Objective |
Extract each line of the records that contains the string "disambiguationData".

### Source material

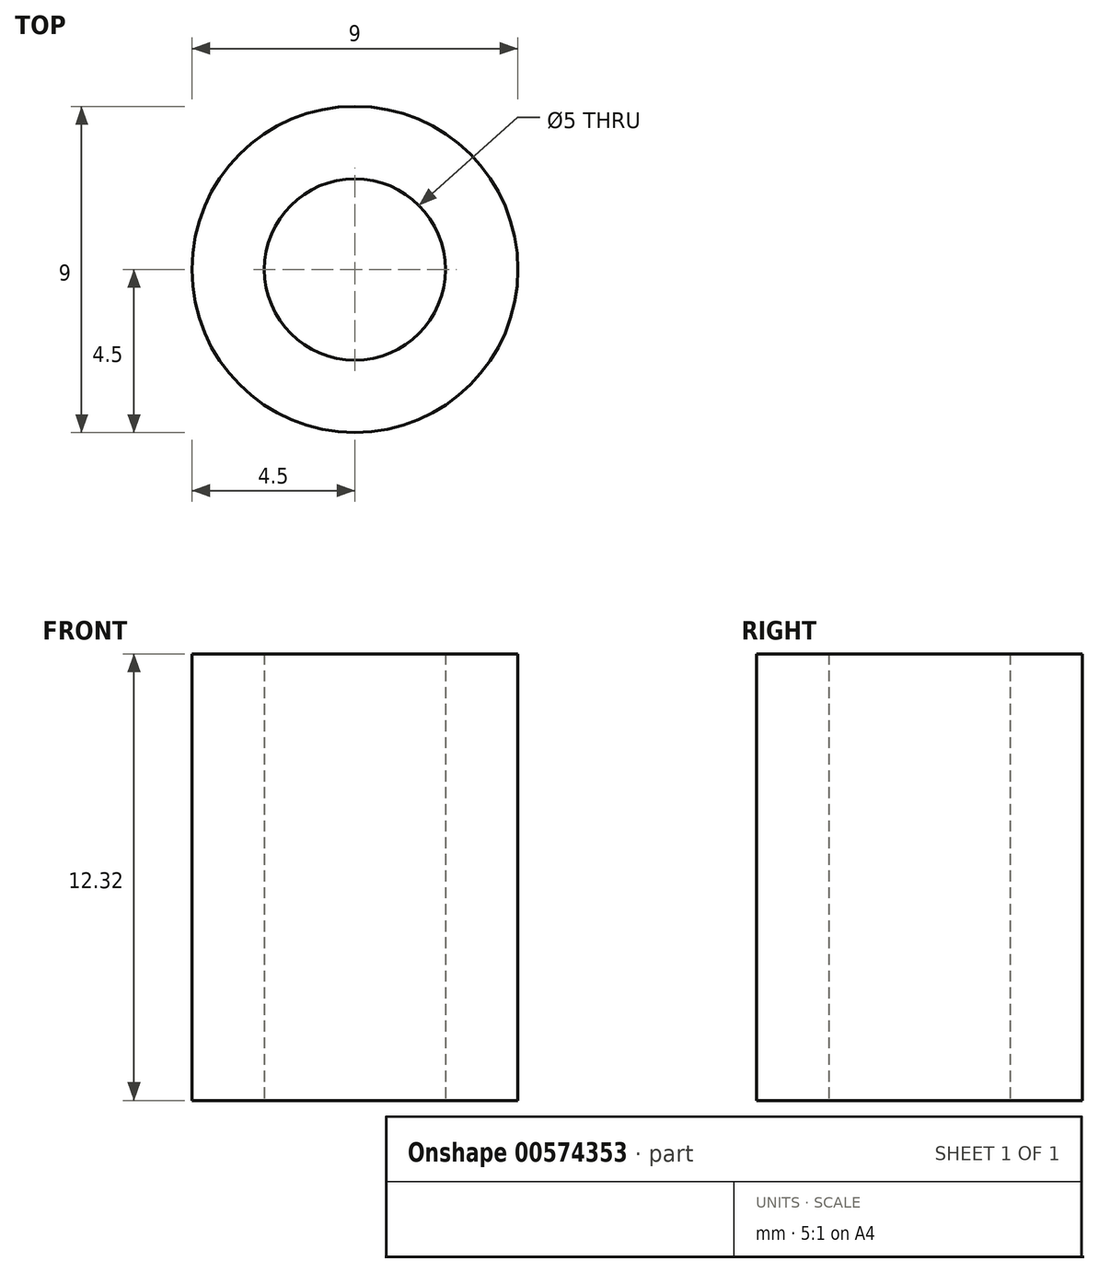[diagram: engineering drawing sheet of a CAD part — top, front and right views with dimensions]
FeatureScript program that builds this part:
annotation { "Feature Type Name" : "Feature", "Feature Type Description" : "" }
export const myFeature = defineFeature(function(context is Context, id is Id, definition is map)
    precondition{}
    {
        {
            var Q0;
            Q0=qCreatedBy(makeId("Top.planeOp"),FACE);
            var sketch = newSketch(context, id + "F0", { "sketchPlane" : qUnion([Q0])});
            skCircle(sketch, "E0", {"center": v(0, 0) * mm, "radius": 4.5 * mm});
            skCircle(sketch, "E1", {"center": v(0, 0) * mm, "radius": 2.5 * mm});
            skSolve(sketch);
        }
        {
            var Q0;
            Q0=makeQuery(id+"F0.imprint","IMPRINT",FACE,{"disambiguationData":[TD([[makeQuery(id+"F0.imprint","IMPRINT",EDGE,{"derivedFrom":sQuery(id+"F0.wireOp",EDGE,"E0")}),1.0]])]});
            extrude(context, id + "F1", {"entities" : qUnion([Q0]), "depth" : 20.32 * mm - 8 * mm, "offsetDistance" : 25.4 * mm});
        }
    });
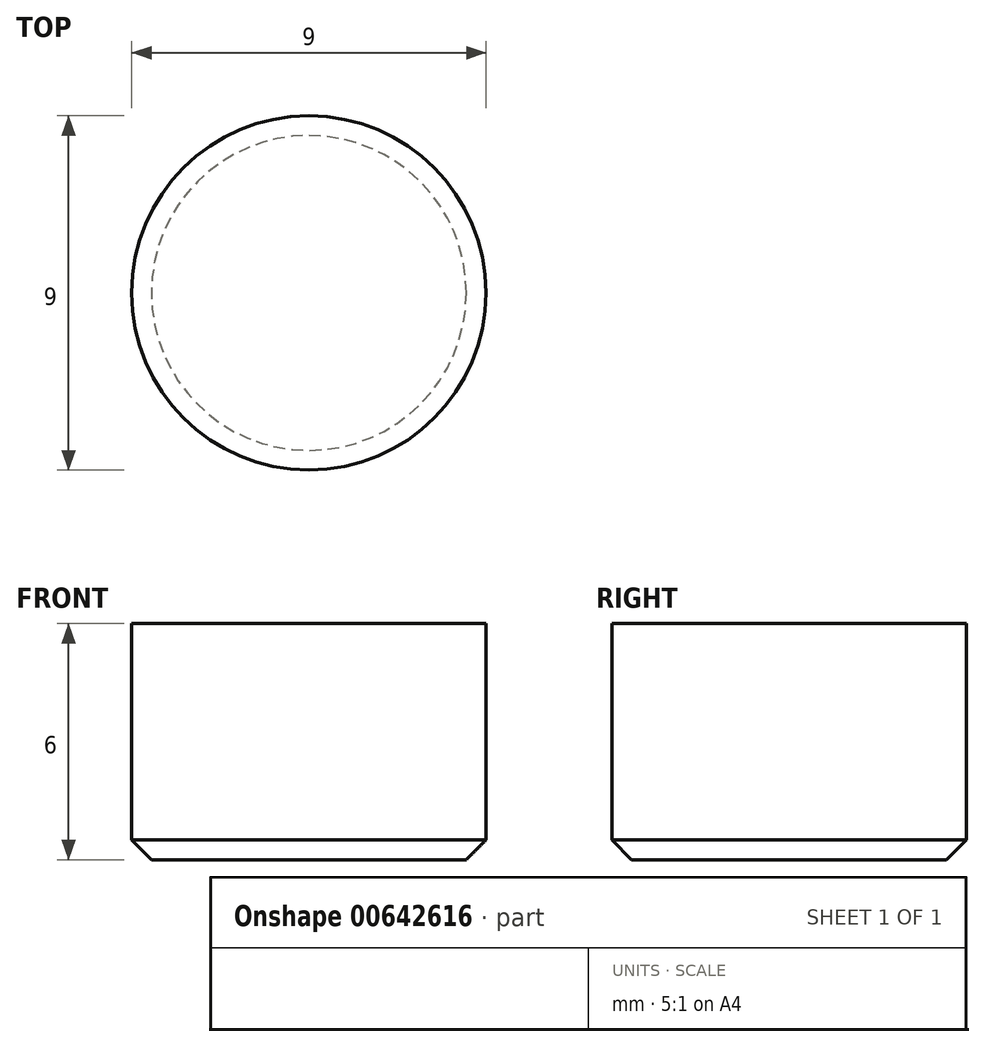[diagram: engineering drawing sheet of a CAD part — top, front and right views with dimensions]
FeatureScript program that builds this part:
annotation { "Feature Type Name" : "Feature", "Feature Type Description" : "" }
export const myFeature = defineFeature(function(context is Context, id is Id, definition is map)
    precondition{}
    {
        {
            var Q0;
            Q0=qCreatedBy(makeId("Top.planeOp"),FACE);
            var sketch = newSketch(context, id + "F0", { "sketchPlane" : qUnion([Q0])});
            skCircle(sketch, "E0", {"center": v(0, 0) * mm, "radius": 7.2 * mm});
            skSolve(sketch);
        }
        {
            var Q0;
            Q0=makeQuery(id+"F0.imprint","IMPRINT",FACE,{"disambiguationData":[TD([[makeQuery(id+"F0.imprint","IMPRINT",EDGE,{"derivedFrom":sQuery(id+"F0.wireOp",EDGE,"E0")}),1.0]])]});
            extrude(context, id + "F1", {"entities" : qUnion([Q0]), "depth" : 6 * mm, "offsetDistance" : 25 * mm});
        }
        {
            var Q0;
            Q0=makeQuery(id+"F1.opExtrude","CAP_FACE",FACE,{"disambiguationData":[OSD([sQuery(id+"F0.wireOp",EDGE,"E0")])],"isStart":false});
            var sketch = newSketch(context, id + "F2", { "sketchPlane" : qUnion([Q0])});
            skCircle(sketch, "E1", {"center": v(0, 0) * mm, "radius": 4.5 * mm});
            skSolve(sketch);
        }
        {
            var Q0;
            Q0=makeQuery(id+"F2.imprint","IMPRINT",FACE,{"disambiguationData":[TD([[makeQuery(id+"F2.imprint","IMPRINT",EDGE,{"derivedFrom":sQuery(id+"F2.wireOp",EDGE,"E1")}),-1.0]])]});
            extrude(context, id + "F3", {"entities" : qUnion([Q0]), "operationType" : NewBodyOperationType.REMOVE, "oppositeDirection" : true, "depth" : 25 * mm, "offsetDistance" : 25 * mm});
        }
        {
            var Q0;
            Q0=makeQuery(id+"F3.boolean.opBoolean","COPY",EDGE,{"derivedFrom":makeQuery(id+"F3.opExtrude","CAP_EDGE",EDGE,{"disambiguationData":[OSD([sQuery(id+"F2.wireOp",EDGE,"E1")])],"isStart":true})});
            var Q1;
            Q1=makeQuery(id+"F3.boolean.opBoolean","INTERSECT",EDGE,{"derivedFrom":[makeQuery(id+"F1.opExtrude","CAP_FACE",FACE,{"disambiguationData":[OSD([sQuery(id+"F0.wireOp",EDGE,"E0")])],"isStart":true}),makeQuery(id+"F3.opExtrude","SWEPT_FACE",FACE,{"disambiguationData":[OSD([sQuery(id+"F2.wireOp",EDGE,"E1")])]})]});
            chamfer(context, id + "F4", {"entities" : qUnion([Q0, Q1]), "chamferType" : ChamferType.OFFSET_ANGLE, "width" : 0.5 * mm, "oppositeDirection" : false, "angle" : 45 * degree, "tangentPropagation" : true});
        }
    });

######

Exercise answer |
            Q0=makeQuery(id+"F0.imprint","IMPRINT",FACE,{"disambiguationData":[TD([[makeQuery(id+"F0.imprint","IMPRINT",EDGE,{"derivedFrom":sQuery(id+"F0.wireOp",EDGE,"E0")}),1.0]])]});
            Q0=makeQuery(id+"F0.imprint","IMPRINT",FACE,{"disambiguationData":[TD([[makeQuery(id+"F0.imprint","IMPRINT",EDGE,{"derivedFrom":sQuery(id+"F0.wireOp",EDGE,"E0")}),1.0]])]});
            Q0=makeQuery(id+"F1.opExtrude","CAP_FACE",FACE,{"disambiguationData":[OSD([sQuery(id+"F0.wireOp",EDGE,"E0")])],"isStart":false});
            Q0=makeQuery(id+"F2.imprint","IMPRINT",FACE,{"disambiguationData":[TD([[makeQuery(id+"F2.imprint","IMPRINT",EDGE,{"derivedFrom":sQuery(id+"F2.wireOp",EDGE,"E1")}),-1.0]])]});
            Q0=makeQuery(id+"F3.boolean.opBoolean","COPY",EDGE,{"derivedFrom":makeQuery(id+"F3.opExtrude","CAP_EDGE",EDGE,{"disambiguationData":[OSD([sQuery(id+"F2.wireOp",EDGE,"E1")])],"isStart":true})});
            Q1=makeQuery(id+"F3.boolean.opBoolean","INTERSECT",EDGE,{"derivedFrom":[makeQuery(id+"F1.opExtrude","CAP_FACE",FACE,{"disambiguationData":[OSD([sQuery(id+"F0.wireOp",EDGE,"E0")])],"isStart":true}),makeQuery(id+"F3.opExtrude","SWEPT_FACE",FACE,{"disambiguationData":[OSD([sQuery(id+"F2.wireOp",EDGE,"E1")])]})]});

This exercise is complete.